Find the word "pixels" in the listing. Copy out each line where it occurs.

_Information_
========

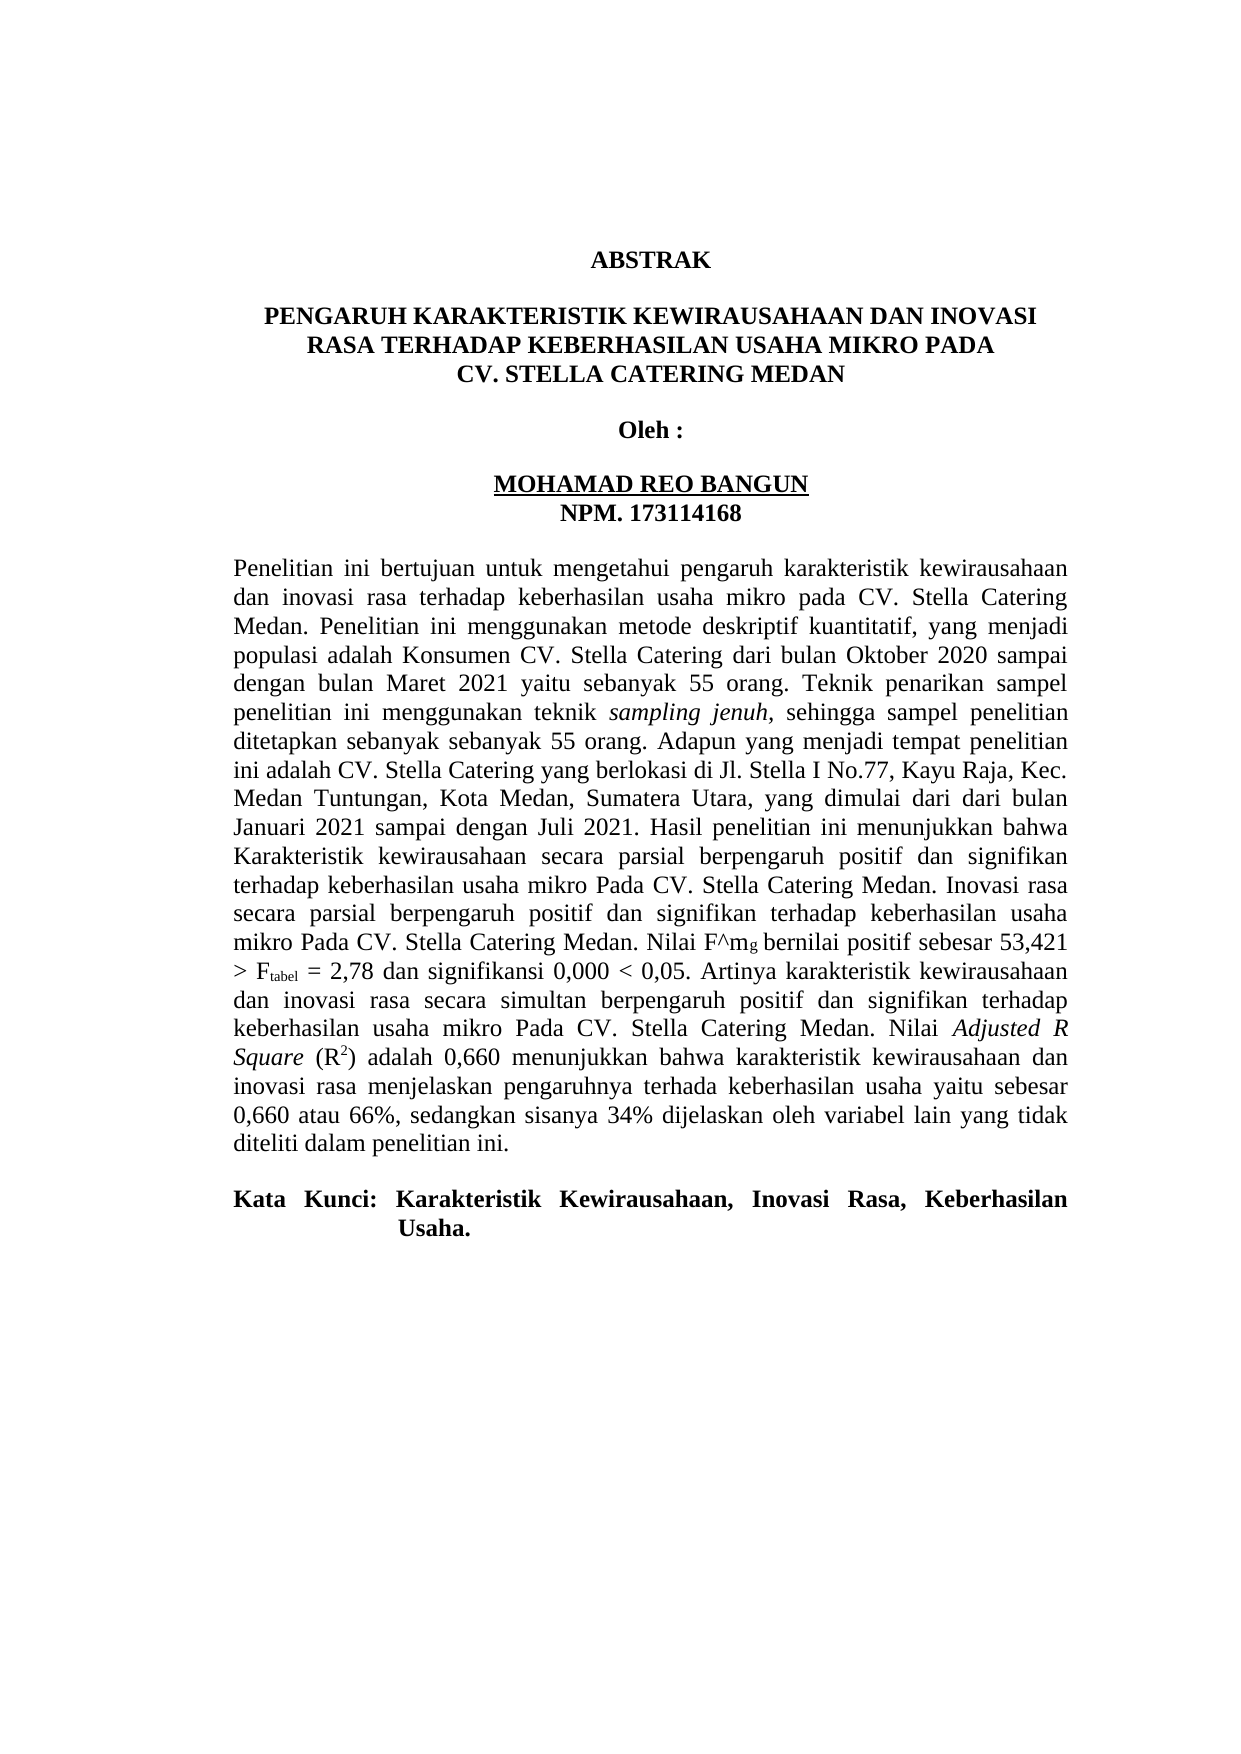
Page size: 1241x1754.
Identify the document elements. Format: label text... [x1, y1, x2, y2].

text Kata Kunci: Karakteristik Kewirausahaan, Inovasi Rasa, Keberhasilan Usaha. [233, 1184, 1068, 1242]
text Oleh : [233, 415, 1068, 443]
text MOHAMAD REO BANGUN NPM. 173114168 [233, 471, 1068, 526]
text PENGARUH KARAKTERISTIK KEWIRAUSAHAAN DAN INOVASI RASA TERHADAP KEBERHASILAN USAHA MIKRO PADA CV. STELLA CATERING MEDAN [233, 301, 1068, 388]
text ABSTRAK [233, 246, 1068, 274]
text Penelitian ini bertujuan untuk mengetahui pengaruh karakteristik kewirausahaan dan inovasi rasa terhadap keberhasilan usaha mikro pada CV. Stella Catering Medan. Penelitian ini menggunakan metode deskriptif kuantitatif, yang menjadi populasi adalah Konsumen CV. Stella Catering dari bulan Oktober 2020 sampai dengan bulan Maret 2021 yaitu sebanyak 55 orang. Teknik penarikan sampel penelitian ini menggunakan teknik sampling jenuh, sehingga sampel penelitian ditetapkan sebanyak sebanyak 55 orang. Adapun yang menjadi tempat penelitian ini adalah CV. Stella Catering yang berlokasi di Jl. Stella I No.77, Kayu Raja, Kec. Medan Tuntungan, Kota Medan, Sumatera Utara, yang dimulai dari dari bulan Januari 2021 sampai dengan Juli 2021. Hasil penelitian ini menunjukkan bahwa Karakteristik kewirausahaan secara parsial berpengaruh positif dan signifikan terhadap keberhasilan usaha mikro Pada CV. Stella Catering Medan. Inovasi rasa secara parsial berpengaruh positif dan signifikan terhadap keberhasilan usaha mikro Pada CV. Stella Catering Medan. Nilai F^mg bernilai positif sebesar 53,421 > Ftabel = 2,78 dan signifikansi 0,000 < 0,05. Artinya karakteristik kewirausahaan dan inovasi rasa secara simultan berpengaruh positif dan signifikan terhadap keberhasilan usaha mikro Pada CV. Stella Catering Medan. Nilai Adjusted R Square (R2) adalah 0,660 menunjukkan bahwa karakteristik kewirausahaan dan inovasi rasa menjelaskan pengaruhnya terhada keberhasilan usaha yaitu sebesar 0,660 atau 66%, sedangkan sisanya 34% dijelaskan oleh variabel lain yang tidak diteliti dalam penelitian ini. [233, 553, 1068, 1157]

========

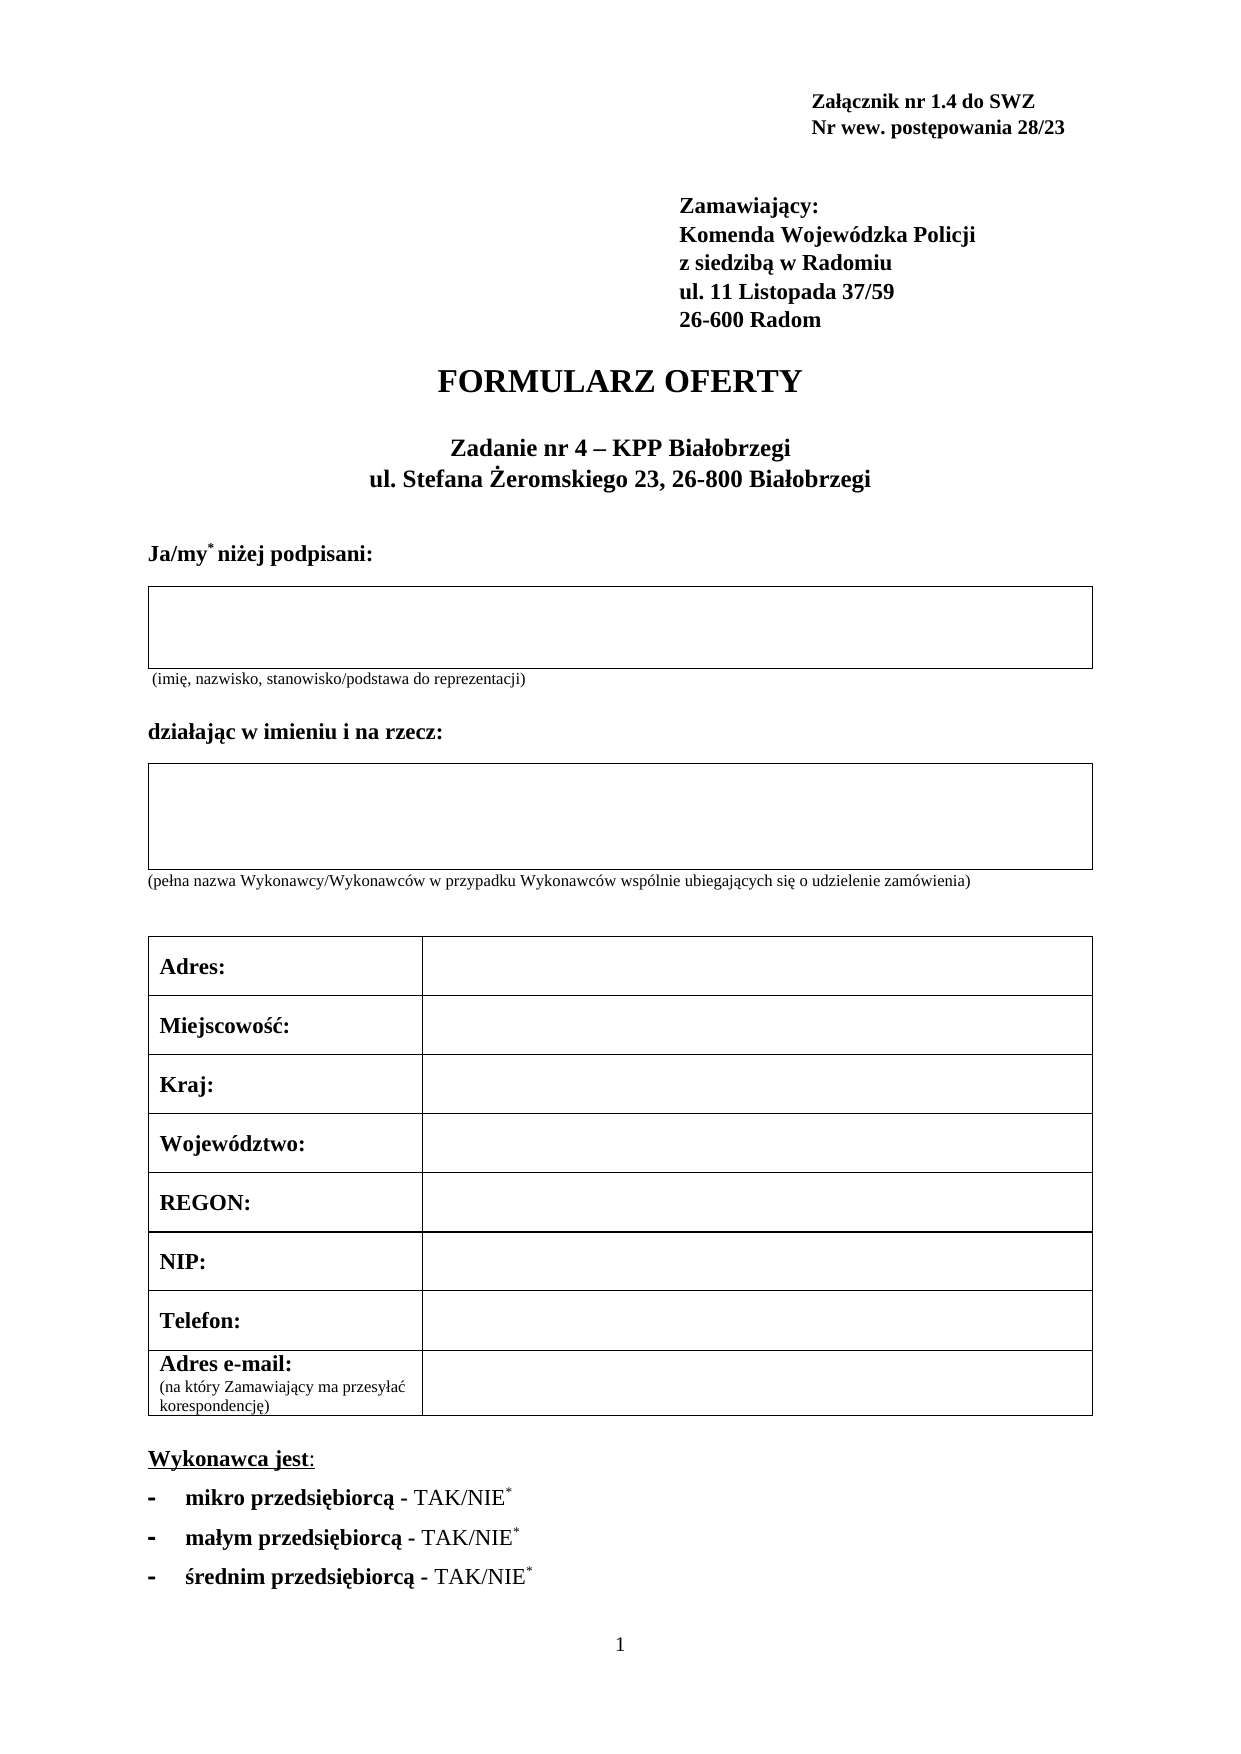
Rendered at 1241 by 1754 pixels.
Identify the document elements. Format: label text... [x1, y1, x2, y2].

========

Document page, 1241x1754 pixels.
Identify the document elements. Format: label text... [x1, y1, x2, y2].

========

_Answer to this problem_
Rendered at 1241 by 1754 pixels.
Document page, 1241x1754 pixels.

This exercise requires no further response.